*** Block opens ***

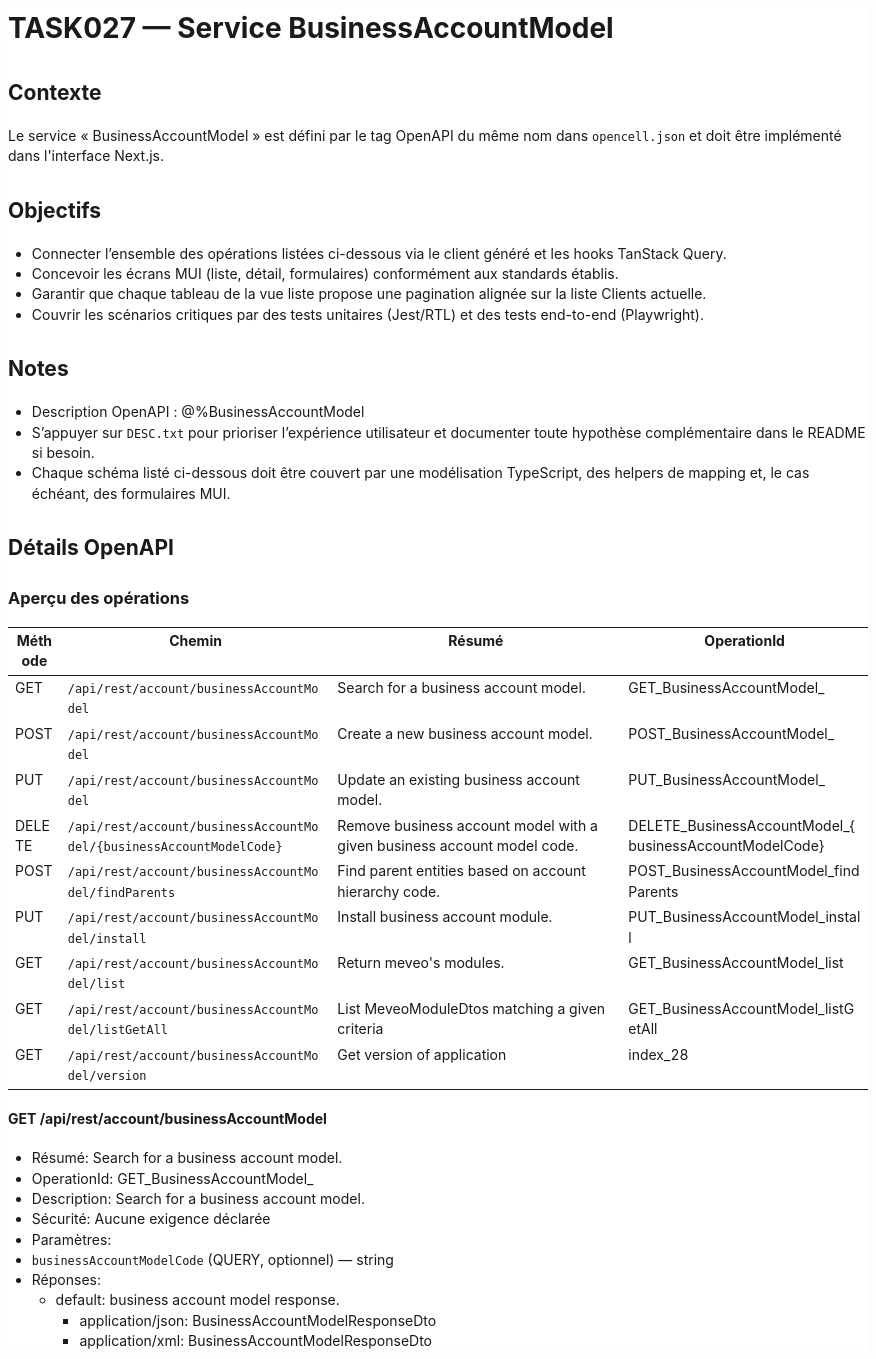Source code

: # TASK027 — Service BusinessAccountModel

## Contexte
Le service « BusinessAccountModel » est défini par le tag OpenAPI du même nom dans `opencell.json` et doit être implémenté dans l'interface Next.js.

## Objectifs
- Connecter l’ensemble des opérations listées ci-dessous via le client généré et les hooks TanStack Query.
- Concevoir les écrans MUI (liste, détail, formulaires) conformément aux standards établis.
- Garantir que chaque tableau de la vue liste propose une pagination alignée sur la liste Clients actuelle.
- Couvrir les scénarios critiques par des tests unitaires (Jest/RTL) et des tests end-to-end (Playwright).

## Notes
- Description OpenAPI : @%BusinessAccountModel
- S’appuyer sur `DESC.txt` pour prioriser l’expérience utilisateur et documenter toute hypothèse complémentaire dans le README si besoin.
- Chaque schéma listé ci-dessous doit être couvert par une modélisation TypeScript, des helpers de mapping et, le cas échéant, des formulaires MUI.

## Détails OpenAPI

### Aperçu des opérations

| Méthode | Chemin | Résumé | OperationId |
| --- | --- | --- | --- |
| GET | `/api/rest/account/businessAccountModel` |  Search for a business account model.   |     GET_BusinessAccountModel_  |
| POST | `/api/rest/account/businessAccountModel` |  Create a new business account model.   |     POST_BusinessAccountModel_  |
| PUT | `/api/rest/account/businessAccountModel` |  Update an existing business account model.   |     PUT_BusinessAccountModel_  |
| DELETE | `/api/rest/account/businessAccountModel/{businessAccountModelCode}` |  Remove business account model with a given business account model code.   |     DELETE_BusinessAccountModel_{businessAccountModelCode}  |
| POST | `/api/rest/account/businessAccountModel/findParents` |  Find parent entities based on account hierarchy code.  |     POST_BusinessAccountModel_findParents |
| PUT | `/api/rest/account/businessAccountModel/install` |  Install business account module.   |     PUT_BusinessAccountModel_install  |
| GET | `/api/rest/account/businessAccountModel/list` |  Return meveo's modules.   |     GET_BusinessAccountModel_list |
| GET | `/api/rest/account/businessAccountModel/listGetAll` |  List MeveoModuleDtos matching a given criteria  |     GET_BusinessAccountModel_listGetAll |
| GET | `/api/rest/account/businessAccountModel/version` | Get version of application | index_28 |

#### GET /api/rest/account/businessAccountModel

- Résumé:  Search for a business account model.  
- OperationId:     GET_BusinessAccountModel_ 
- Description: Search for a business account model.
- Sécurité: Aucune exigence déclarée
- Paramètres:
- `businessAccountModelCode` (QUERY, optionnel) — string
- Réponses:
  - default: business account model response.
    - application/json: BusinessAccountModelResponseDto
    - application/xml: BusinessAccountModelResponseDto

*** Block closes ***
*** Block opens ***

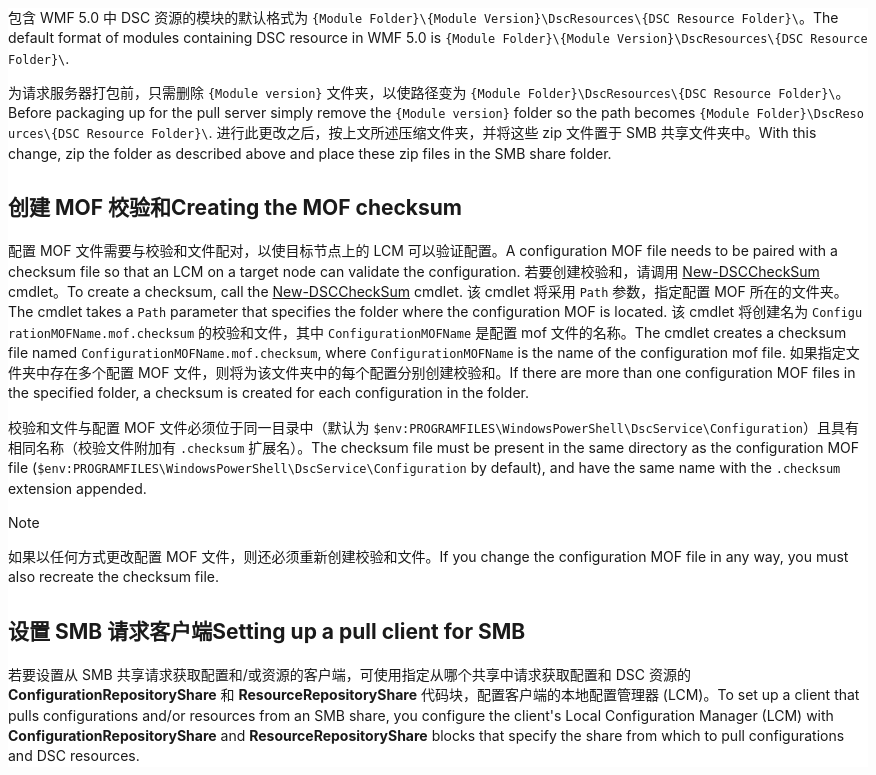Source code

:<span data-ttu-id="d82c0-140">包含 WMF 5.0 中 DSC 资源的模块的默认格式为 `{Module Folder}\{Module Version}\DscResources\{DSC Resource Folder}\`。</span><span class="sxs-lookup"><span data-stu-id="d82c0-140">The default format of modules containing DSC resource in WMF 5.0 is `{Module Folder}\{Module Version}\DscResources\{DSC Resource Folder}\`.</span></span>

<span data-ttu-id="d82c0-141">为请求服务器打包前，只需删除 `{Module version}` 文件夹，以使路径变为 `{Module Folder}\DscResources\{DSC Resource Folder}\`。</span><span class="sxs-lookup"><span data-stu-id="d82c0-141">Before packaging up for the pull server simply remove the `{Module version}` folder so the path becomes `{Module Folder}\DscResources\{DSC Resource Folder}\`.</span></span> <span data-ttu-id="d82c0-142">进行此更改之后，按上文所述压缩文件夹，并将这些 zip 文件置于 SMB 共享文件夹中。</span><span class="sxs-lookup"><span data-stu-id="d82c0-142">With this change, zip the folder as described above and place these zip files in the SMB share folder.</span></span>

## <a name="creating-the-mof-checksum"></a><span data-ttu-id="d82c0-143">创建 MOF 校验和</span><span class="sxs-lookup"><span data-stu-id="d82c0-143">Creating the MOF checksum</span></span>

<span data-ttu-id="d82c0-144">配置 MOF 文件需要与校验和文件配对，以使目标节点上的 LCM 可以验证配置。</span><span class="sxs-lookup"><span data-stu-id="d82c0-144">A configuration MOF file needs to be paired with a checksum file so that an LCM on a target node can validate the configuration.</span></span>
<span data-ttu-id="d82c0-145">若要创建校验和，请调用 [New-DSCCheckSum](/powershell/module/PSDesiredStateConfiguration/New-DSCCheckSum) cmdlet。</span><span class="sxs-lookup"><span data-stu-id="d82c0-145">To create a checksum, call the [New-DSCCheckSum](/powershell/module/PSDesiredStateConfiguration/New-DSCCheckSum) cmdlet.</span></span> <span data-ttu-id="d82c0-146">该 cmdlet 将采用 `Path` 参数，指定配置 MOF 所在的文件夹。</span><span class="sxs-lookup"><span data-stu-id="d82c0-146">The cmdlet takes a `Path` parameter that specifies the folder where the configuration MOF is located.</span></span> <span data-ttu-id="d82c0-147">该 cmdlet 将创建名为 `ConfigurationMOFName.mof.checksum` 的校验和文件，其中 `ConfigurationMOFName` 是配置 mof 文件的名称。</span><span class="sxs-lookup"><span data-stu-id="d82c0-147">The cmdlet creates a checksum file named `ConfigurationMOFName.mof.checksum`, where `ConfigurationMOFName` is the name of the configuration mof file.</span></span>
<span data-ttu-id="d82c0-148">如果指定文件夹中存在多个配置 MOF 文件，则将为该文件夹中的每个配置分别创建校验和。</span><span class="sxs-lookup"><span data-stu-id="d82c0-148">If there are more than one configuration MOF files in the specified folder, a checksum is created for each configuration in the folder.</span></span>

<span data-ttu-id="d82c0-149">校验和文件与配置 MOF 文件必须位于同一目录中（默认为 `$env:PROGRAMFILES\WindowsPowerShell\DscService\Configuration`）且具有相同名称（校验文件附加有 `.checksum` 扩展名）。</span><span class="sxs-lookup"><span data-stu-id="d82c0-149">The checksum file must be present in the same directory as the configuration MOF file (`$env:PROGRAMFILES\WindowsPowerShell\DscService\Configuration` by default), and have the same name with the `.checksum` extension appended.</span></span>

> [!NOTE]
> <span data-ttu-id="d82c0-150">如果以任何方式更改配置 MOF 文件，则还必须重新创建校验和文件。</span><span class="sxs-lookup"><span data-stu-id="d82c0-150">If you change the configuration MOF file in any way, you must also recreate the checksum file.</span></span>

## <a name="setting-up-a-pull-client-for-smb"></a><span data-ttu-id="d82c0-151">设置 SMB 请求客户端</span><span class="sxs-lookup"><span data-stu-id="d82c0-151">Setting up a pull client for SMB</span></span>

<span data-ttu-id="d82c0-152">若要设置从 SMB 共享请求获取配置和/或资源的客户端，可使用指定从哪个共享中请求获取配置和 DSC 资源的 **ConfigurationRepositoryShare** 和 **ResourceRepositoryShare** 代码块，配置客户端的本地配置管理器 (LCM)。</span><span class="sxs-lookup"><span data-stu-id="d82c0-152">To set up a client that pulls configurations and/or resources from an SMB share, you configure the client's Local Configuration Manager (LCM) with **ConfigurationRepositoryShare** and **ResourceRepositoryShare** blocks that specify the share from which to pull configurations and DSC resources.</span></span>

*** Block closes ***

In the second block of rows above, quote word for word the lines starting at the one that contains "checksum file must" and ending at the one that contains "the checksum file.</span></span>", including both of those lines.

<span data-ttu-id="d82c0-149">校验和文件与配置 MOF 文件必须位于同一目录中（默认为 `$env:PROGRAMFILES\WindowsPowerShell\DscService\Configuration`）且具有相同名称（校验文件附加有 `.checksum` 扩展名）。</span><span class="sxs-lookup"><span data-stu-id="d82c0-149">The checksum file must be present in the same directory as the configuration MOF file (`$env:PROGRAMFILES\WindowsPowerShell\DscService\Configuration` by default), and have the same name with the `.checksum` extension appended.</span></span>

> [!NOTE]
> <span data-ttu-id="d82c0-150">如果以任何方式更改配置 MOF 文件，则还必须重新创建校验和文件。</span><span class="sxs-lookup"><span data-stu-id="d82c0-150">If you change the configuration MOF file in any way, you must also recreate the checksum file.</span></span>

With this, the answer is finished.